2017, Ekhtiari, Nikoo, Grossman-Clarke, Susanne, Koch, Hagen, de Souza, Werônica Meira, Donner, Reik V., Volkholz, Jan

This study investigates the effects of Lake Sobradinho, a large reservoir in Northeastern Brazil, on the local near-surface atmospheric and boundary layer conditions. For this purpose, simulations with the regional climate model COSMO-CLM are compared for two different scenarios: (1) with the lake being replaced by the average normal native vegetation cover and (2) with the lake as it exists today, for two different two-month periods reflecting average and very dry conditions, respectively. The performance of the simulation is evaluated against data from surface meteorological stations as well as satellite data in order to ensure the model’s ability to capture atmospheric conditions in the vicinity of Lake Sobradinho. The obtained results demonstrate that the lake affects the near-surface air temperature of the surrounding area as well as its humidity and wind patterns.
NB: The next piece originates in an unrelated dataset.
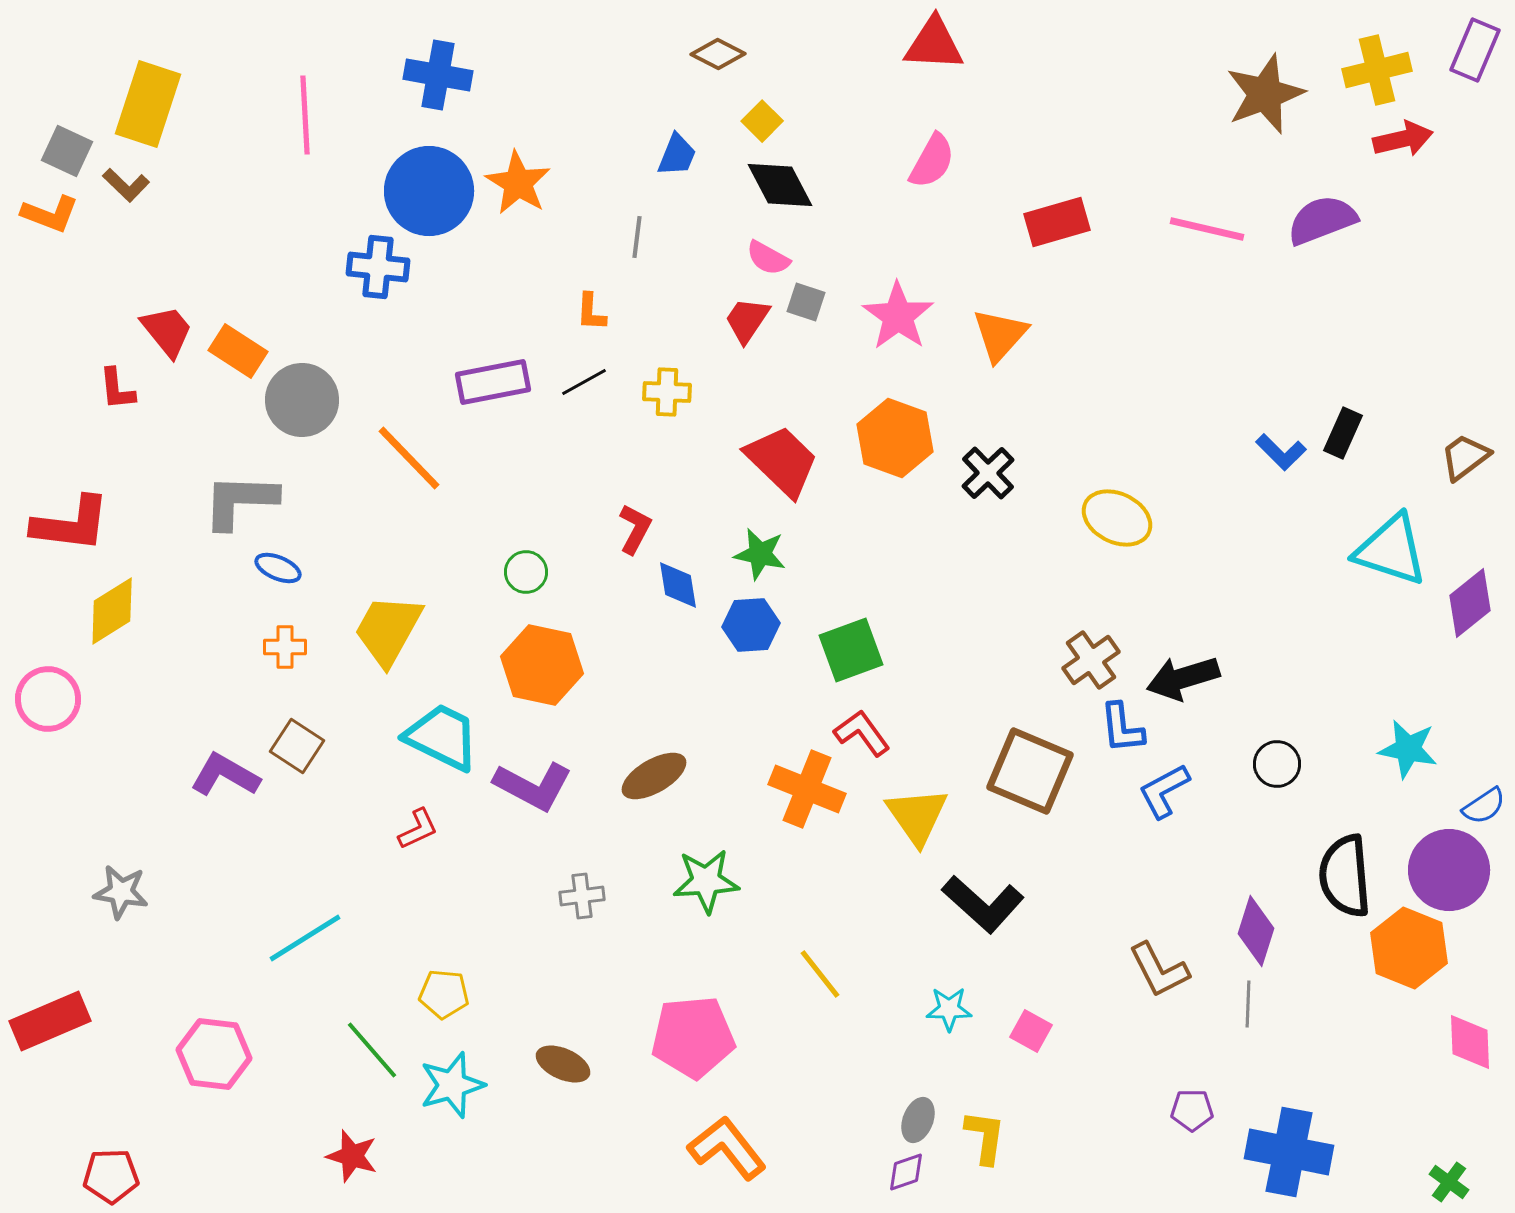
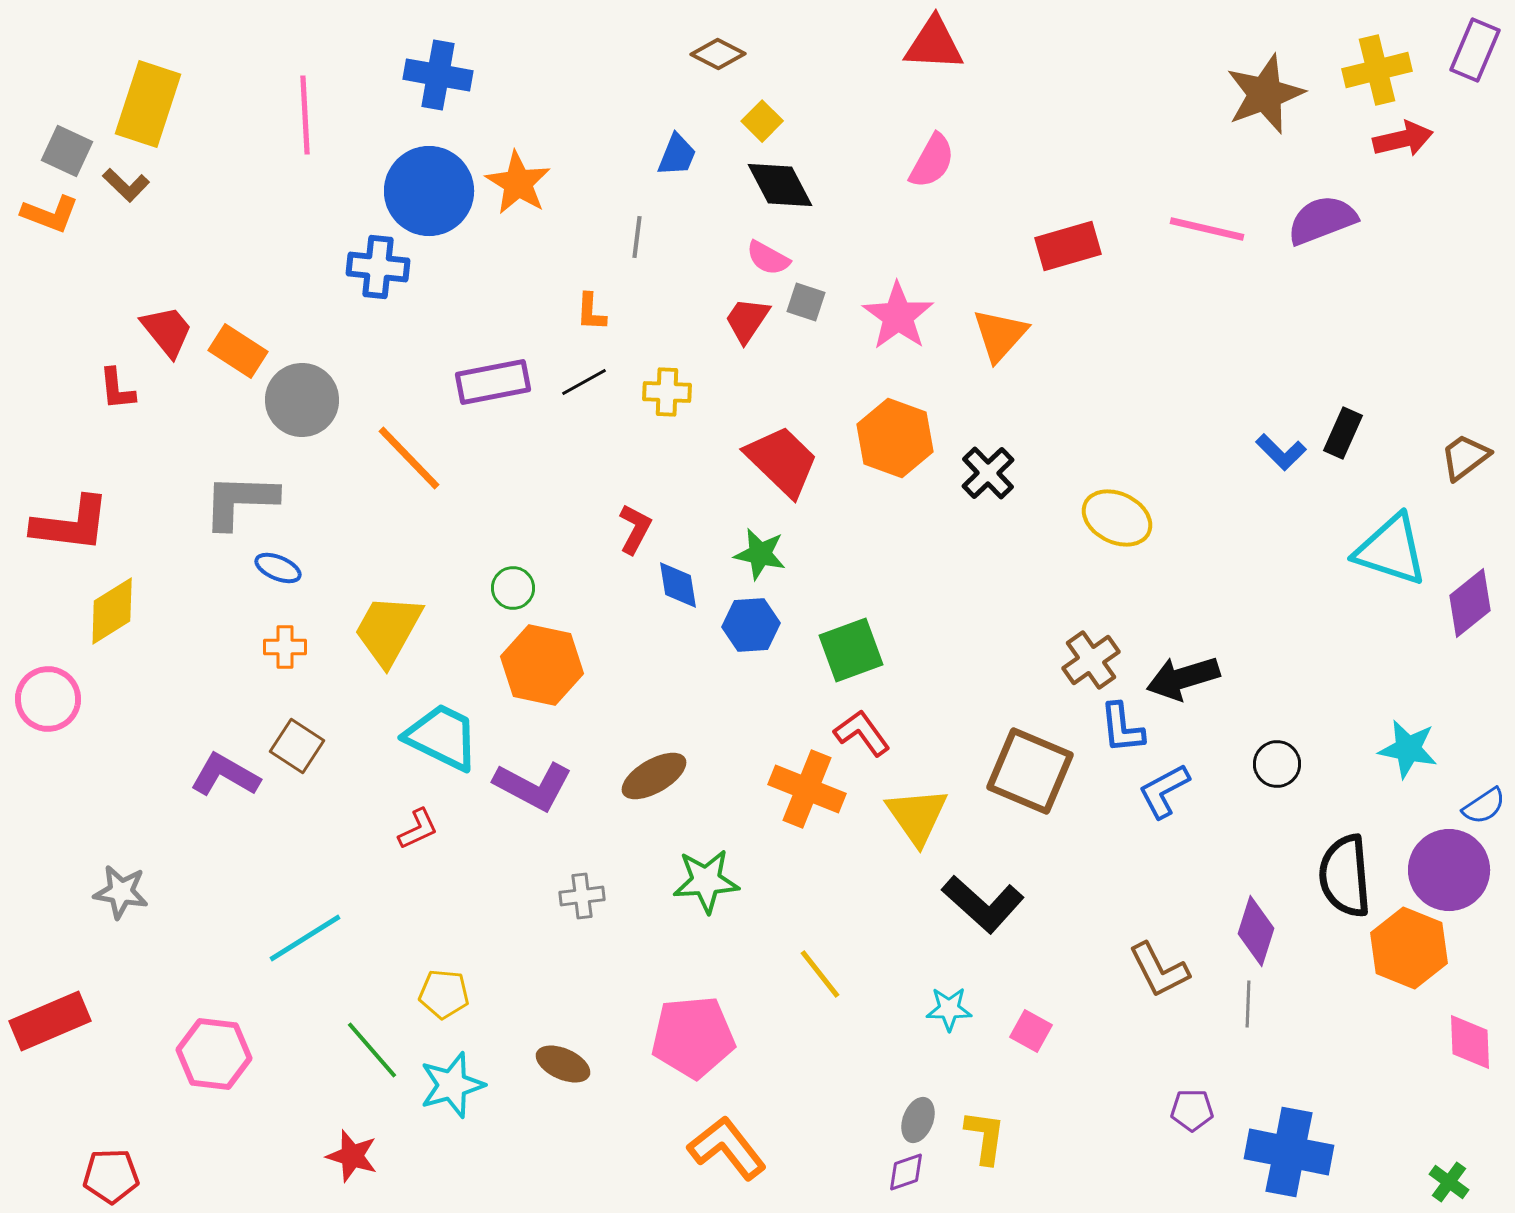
red rectangle at (1057, 222): moved 11 px right, 24 px down
green circle at (526, 572): moved 13 px left, 16 px down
Specifically, Lake Sobradinho cools down the air during the day and warms it up during the night by up to several ∘ C depending on the large-scale meteorological conditions. Moreover, the humidity is significantly increased as a result of the lake’s presence and causes a lake breeze. The observed effects on humidity and air temperature also extend over areas relatively far away from the lake.